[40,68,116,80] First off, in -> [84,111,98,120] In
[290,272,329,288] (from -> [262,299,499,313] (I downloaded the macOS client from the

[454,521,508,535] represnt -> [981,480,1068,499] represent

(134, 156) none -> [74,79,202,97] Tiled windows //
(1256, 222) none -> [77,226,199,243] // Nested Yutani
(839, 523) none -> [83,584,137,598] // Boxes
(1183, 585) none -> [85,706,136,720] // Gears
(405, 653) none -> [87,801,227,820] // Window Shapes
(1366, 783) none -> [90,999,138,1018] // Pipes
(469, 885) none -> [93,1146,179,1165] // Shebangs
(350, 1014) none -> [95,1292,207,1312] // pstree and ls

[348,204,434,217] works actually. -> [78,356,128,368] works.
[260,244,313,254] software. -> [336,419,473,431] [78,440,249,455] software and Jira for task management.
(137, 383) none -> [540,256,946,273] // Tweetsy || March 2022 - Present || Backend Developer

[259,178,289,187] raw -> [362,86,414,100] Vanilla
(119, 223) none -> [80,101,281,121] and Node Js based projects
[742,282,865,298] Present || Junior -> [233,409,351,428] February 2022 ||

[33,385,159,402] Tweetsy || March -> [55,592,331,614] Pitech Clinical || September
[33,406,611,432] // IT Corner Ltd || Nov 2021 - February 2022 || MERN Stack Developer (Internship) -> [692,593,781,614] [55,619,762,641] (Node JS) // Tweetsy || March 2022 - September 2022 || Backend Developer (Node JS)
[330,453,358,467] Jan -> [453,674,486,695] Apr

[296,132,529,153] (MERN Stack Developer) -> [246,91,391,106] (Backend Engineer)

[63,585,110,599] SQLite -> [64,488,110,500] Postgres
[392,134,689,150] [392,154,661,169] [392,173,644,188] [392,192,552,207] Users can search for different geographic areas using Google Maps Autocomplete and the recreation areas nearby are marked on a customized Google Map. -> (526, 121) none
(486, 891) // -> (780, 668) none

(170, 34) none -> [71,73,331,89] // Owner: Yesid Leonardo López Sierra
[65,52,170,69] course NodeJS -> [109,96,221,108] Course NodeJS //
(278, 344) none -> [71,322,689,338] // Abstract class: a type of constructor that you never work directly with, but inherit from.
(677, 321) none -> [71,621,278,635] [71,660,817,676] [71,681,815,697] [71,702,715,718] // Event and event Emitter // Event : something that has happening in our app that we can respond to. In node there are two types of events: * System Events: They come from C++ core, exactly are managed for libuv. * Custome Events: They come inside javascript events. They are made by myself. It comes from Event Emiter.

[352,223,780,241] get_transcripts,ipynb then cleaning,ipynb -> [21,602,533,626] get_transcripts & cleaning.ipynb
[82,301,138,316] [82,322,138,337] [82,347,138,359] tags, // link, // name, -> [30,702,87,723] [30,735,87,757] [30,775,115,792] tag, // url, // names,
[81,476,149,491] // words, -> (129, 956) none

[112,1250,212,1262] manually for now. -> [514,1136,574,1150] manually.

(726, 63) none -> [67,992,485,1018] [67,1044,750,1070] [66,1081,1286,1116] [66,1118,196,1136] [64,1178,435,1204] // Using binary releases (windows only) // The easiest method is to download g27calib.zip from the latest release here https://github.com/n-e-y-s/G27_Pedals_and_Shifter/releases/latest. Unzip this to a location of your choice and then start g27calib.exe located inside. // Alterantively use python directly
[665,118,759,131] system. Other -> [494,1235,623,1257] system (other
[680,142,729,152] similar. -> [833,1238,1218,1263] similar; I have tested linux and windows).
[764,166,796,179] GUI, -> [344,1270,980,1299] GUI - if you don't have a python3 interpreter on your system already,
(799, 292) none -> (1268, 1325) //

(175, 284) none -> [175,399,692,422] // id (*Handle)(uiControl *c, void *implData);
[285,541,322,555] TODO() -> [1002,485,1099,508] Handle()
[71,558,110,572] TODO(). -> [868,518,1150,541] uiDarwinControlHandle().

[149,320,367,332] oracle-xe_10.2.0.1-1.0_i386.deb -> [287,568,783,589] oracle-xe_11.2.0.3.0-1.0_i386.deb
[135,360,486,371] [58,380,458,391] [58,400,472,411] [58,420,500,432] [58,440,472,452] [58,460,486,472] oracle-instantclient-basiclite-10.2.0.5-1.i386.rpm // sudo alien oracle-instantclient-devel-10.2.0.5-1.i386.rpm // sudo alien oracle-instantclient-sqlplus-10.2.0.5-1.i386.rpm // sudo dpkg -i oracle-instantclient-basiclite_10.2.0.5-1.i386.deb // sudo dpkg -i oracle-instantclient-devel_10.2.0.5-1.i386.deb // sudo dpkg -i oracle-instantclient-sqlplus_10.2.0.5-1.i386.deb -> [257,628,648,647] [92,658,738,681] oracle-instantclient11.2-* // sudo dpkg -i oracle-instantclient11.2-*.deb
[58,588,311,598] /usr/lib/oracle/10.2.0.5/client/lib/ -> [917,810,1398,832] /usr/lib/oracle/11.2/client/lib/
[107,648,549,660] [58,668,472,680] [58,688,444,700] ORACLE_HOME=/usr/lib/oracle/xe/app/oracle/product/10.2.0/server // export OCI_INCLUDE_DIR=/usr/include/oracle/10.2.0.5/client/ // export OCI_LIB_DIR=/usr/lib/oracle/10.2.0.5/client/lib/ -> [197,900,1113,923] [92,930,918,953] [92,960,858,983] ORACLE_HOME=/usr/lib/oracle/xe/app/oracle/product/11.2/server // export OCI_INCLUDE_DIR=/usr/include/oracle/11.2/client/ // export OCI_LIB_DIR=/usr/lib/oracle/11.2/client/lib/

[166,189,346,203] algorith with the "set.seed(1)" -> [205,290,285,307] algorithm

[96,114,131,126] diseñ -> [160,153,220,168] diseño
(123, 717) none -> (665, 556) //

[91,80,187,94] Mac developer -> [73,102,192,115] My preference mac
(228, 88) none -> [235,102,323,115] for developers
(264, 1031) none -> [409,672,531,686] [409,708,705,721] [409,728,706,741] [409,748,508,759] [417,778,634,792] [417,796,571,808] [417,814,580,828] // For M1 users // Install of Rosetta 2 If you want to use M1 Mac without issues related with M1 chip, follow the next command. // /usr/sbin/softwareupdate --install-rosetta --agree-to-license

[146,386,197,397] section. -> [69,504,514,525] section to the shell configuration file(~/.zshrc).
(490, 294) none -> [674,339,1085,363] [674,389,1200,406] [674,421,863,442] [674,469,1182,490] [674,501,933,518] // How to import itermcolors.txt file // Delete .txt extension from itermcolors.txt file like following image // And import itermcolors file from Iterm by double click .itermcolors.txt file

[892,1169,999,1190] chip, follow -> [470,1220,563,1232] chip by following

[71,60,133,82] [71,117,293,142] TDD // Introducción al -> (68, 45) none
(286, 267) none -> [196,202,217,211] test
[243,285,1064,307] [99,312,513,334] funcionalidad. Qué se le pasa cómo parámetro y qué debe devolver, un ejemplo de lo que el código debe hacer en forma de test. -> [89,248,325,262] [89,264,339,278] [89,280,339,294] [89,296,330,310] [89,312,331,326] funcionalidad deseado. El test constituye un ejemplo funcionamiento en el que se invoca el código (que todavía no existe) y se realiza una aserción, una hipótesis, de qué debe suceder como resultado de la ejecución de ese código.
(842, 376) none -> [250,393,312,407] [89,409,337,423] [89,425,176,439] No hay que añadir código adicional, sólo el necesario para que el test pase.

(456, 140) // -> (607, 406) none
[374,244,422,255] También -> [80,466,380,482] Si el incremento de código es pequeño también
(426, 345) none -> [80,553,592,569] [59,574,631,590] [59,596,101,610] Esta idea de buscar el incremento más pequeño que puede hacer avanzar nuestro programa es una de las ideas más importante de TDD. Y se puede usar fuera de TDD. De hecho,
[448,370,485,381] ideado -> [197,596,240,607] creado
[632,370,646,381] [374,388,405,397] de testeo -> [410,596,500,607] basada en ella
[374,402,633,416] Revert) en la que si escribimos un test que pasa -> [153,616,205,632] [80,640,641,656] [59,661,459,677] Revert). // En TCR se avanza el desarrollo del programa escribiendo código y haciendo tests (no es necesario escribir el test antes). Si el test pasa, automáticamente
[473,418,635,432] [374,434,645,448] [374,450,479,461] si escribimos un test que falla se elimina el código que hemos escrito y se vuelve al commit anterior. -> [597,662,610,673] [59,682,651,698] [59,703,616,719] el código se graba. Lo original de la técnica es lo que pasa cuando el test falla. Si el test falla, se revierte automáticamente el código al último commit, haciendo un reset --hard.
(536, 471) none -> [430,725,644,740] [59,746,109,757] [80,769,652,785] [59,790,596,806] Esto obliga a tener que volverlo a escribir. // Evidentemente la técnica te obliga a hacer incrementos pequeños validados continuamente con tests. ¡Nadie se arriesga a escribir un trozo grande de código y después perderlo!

## What is expected
Of all the entries above, retype exactly the lines from the line with "[71,60,133,82] [71,117,293,142] TDD" to the line with "(286, 267) none -> [196,202,217,211] test", both included, and no others.

## Answer space
[71,60,133,82] [71,117,293,142] TDD // Introducción al -> (68, 45) none
(286, 267) none -> [196,202,217,211] test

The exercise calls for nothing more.